A new WhatsApp security bug allow unknown users to access your private profile pictures due to a vulnerability in newly launched WhataApp web service. The security breach was found by a 17 year old security researcher Indrajeet Bhuyan who has identified the loophole in the web based WhatsApp version which was launched on January 21. According to a report first published on The Independent Bhuyan has identified that the new web adaptation of WhatsApp is not properly synced with the phone version which allows this bug to hack into users WhatsApp database.
Before finding this latest security breach in the messaging App Indarjeet Bhuyan had also discovered a way to Crash the App on Android by just sending a message. Bhuyan also posted a video on youtube demonstrating how the bug neatly lets a stranger have access to your profile picture even when you have set it for only viewable to only people in your contacts list.

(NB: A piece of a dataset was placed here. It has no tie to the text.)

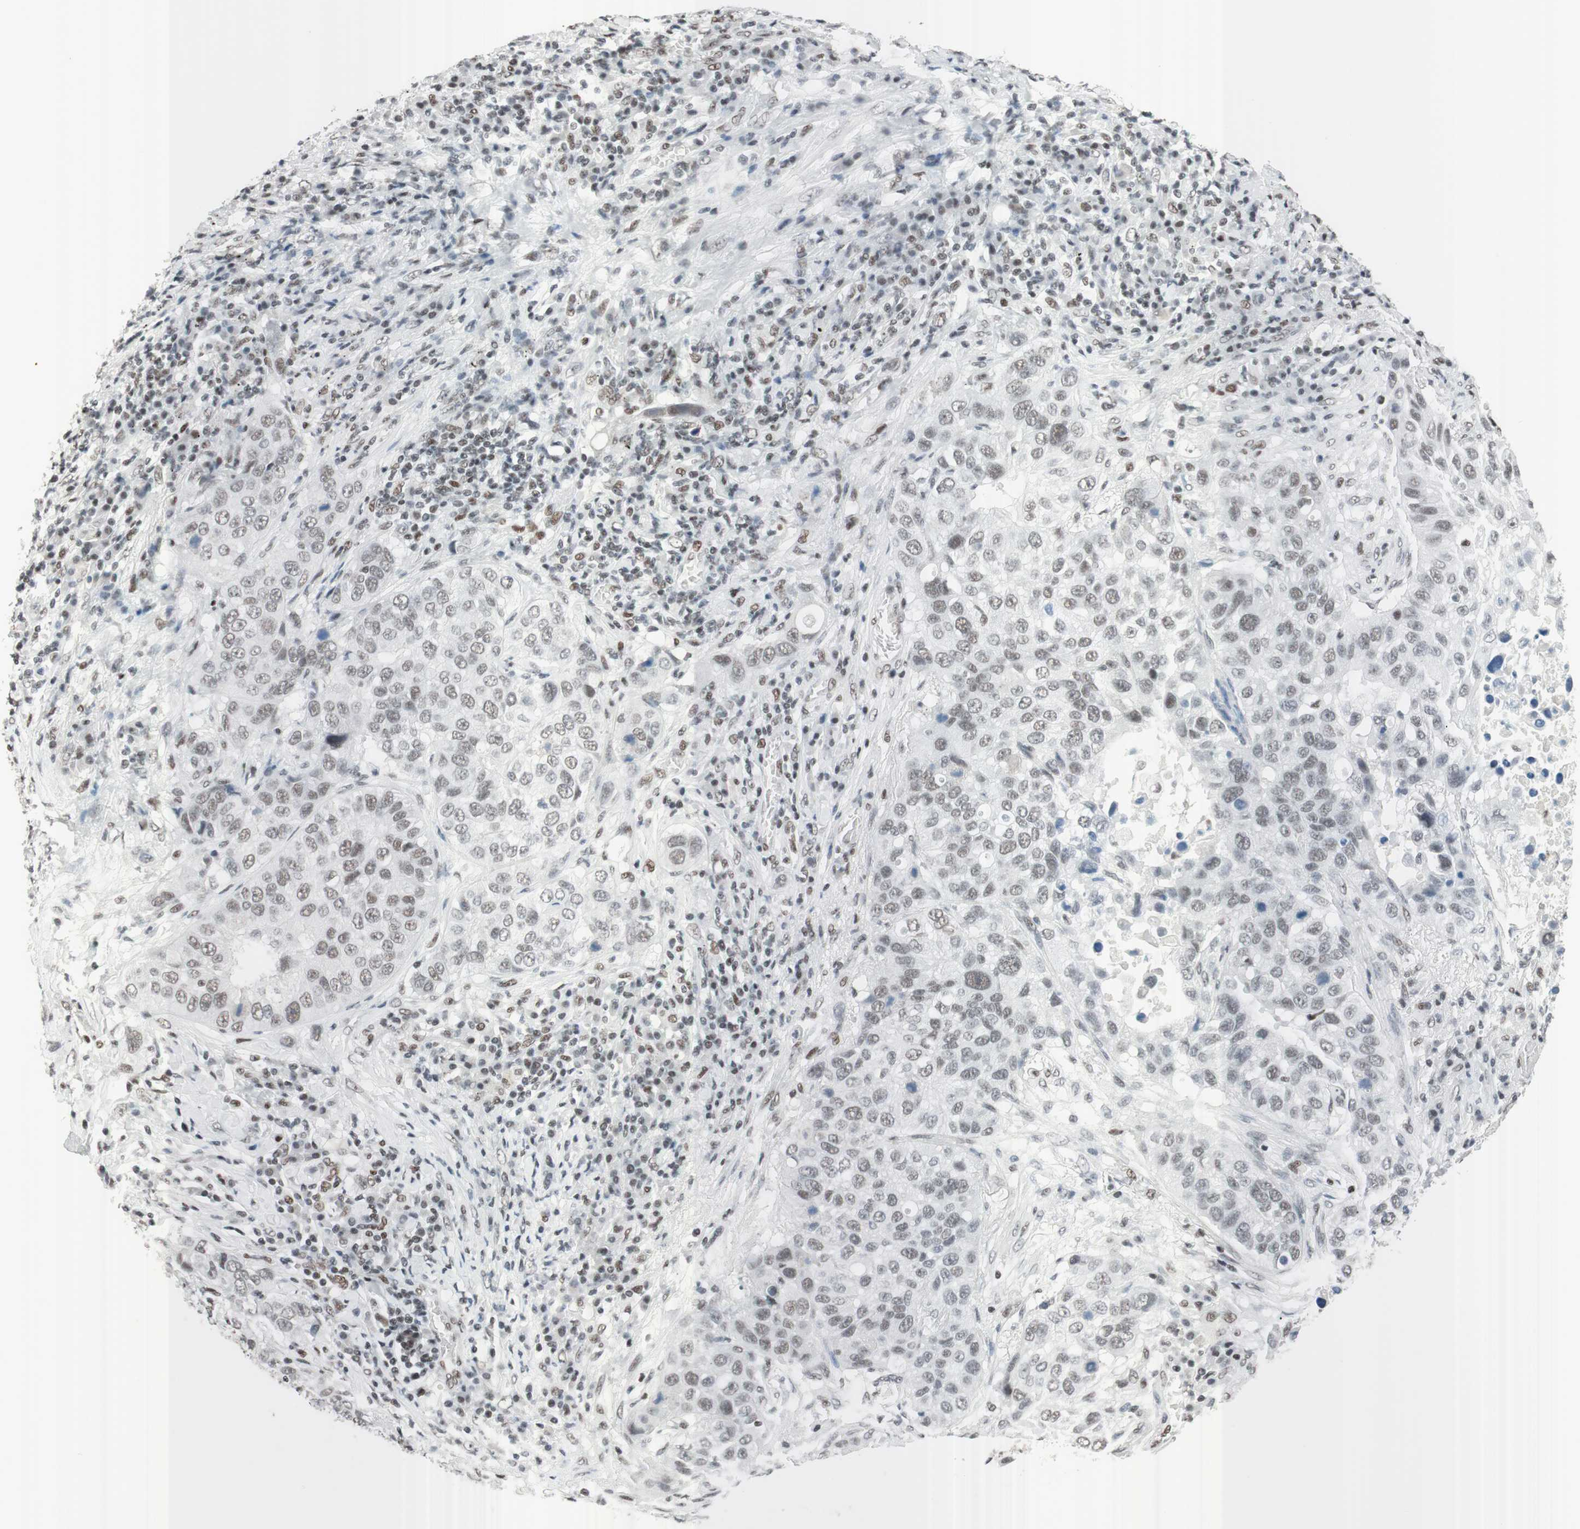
{"staining": {"intensity": "weak", "quantity": "25%-75%", "location": "nuclear"}, "tissue": "lung cancer", "cell_type": "Tumor cells", "image_type": "cancer", "snomed": [{"axis": "morphology", "description": "Squamous cell carcinoma, NOS"}, {"axis": "topography", "description": "Lung"}], "caption": "Immunohistochemistry image of neoplastic tissue: lung cancer stained using IHC exhibits low levels of weak protein expression localized specifically in the nuclear of tumor cells, appearing as a nuclear brown color.", "gene": "ARID1A", "patient": {"sex": "male", "age": 57}}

That’s not all Bhuyan has also found another loophole that provide access to shared pictures that you have already deleted from your account. Usually the deleted WhatsApp picture appear as blurred images if you try to access them but it appears that they never get deleted from the web. However the safety of online deleted content is a long looming issue and many security experts have seen quoting from the long time that nothing vanishes from the web for forever.
Normally a hacker may need to pull out some strings to get into your private space but the new WhatsApp bug make the job fairly easy. As demonstrated in the above video by Bhuyan creaking up into anyone’s WhatsApp account seem so easy even an amateur hacker can establish it in a jiffy.
WhatsApp has not released any statement about the knowledge of the bug but we believe a fix should already be on its way. Given its reputation as the world’s biggest messaging App we don’t think WhatsApp would take any chances of losing its credibility among users.